Supplied data:

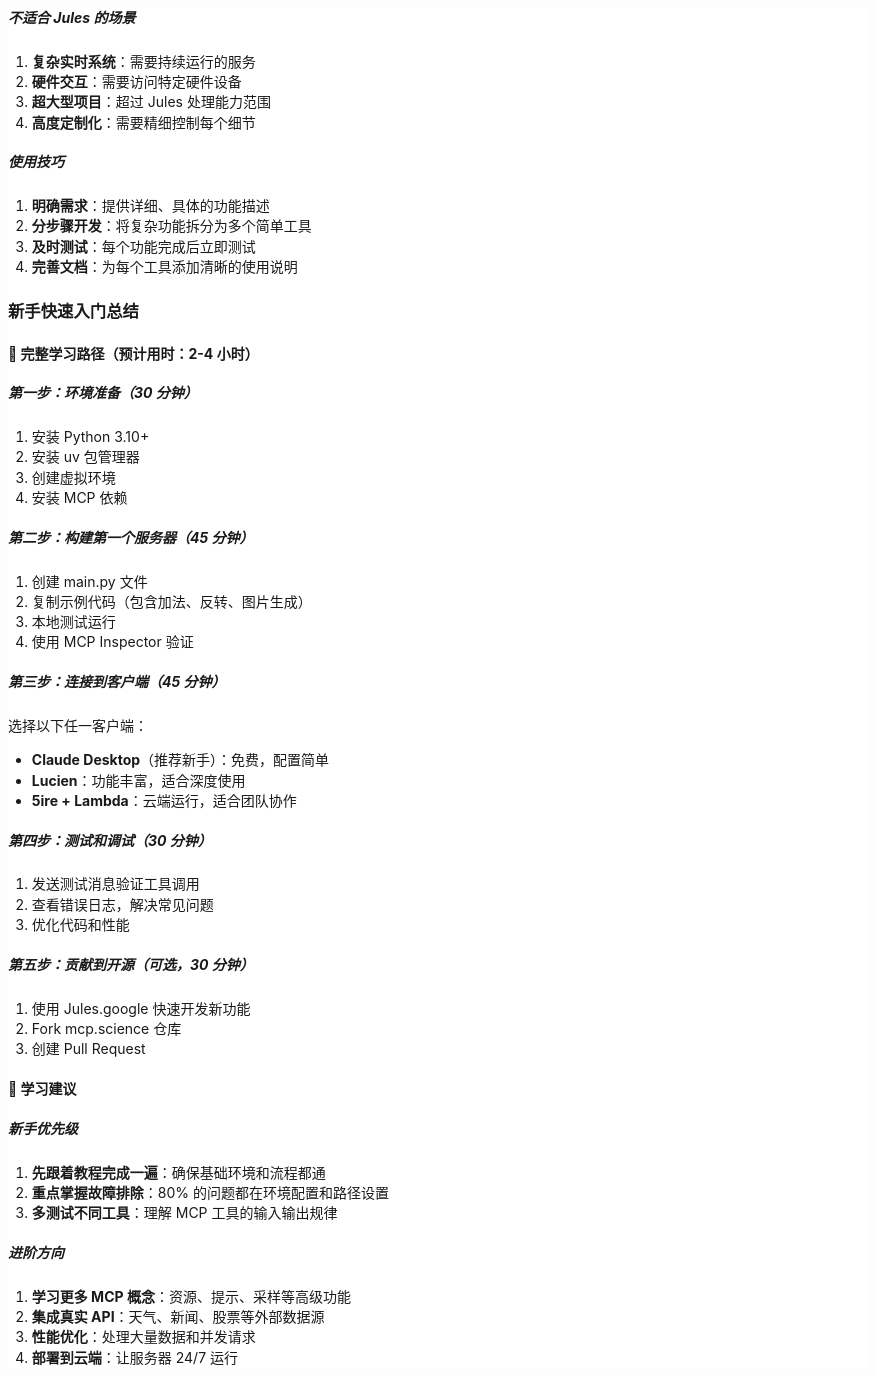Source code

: ##### 不适合 Jules 的场景
1. **复杂实时系统**：需要持续运行的服务
2. **硬件交互**：需要访问特定硬件设备
3. **超大型项目**：超过 Jules 处理能力范围
4. **高度定制化**：需要精细控制每个细节

##### 使用技巧
1. **明确需求**：提供详细、具体的功能描述
2. **分步骤开发**：将复杂功能拆分为多个简单工具
3. **及时测试**：每个功能完成后立即测试
4. **完善文档**：为每个工具添加清晰的使用说明

### 新手快速入门总结

#### 🚀 完整学习路径（预计用时：2-4 小时）

##### 第一步：环境准备（30 分钟）
1. 安装 Python 3.10+
2. 安装 uv 包管理器
3. 创建虚拟环境
4. 安装 MCP 依赖

##### 第二步：构建第一个服务器（45 分钟）
1. 创建 main.py 文件
2. 复制示例代码（包含加法、反转、图片生成）
3. 本地测试运行
4. 使用 MCP Inspector 验证

##### 第三步：连接到客户端（45 分钟）
选择以下任一客户端：
- **Claude Desktop**（推荐新手）：免费，配置简单
- **Lucien**：功能丰富，适合深度使用
- **5ire + Lambda**：云端运行，适合团队协作

##### 第四步：测试和调试（30 分钟）
1. 发送测试消息验证工具调用
2. 查看错误日志，解决常见问题
3. 优化代码和性能

##### 第五步：贡献到开源（可选，30 分钟）
1. 使用 Jules.google 快速开发新功能
2. Fork mcp.science 仓库
3. 创建 Pull Request

#### 🎯 学习建议

##### 新手优先级
1. **先跟着教程完成一遍**：确保基础环境和流程都通
2. **重点掌握故障排除**：80% 的问题都在环境配置和路径设置
3. **多测试不同工具**：理解 MCP 工具的输入输出规律

##### 进阶方向
1. **学习更多 MCP 概念**：资源、提示、采样等高级功能
2. **集成真实 API**：天气、新闻、股票等外部数据源
3. **性能优化**：处理大量数据和并发请求
4. **部署到云端**：让服务器 24/7 运行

Goal of the exercise: Can you convert every line of the Markdown source in the rows above into a numbered list, skipping blank lines and leaving the pictures out?

Answer box:
1. Source code
2. : ##### 不适合 Jules 的场景
3. 1. **复杂实时系统**：需要持续运行的服务
4. 2. **硬件交互**：需要访问特定硬件设备
5. 3. **超大型项目**：超过 Jules 处理能力范围
6. 4. **高度定制化**：需要精细控制每个细节
7. ##### 使用技巧
8. 1. **明确需求**：提供详细、具体的功能描述
9. 2. **分步骤开发**：将复杂功能拆分为多个简单工具
10. 3. **及时测试**：每个功能完成后立即测试
11. 4. **完善文档**：为每个工具添加清晰的使用说明
12. ### 新手快速入门总结
13. #### 🚀 完整学习路径（预计用时：2-4 小时）
14. ##### 第一步：环境准备（30 分钟）
15. 1. 安装 Python 3.10+
16. 2. 安装 uv 包管理器
17. 3. 创建虚拟环境
18. 4. 安装 MCP 依赖
19. ##### 第二步：构建第一个服务器（45 分钟）
20. 1. 创建 main.py 文件
21. 2. 复制示例代码（包含加法、反转、图片生成）
22. 3. 本地测试运行
23. 4. 使用 MCP Inspector 验证
24. ##### 第三步：连接到客户端（45 分钟）
25. 选择以下任一客户端：
26. - **Claude Desktop**（推荐新手）：免费，配置简单
27. - **Lucien**：功能丰富，适合深度使用
28. - **5ire + Lambda**：云端运行，适合团队协作
29. ##### 第四步：测试和调试（30 分钟）
30. 1. 发送测试消息验证工具调用
31. 2. 查看错误日志，解决常见问题
32. 3. 优化代码和性能
33. ##### 第五步：贡献到开源（可选，30 分钟）
34. 1. 使用 Jules.google 快速开发新功能
35. 2. Fork mcp.science 仓库
36. 3. 创建 Pull Request
37. #### 🎯 学习建议
38. ##### 新手优先级
39. 1. **先跟着教程完成一遍**：确保基础环境和流程都通
40. 2. **重点掌握故障排除**：80% 的问题都在环境配置和路径设置
41. 3. **多测试不同工具**：理解 MCP 工具的输入输出规律
42. ##### 进阶方向
43. 1. **学习更多 MCP 概念**：资源、提示、采样等高级功能
44. 2. **集成真实 API**：天气、新闻、股票等外部数据源
45. 3. **性能优化**：处理大量数据和并发请求
46. 4. **部署到云端**：让服务器 24/7 运行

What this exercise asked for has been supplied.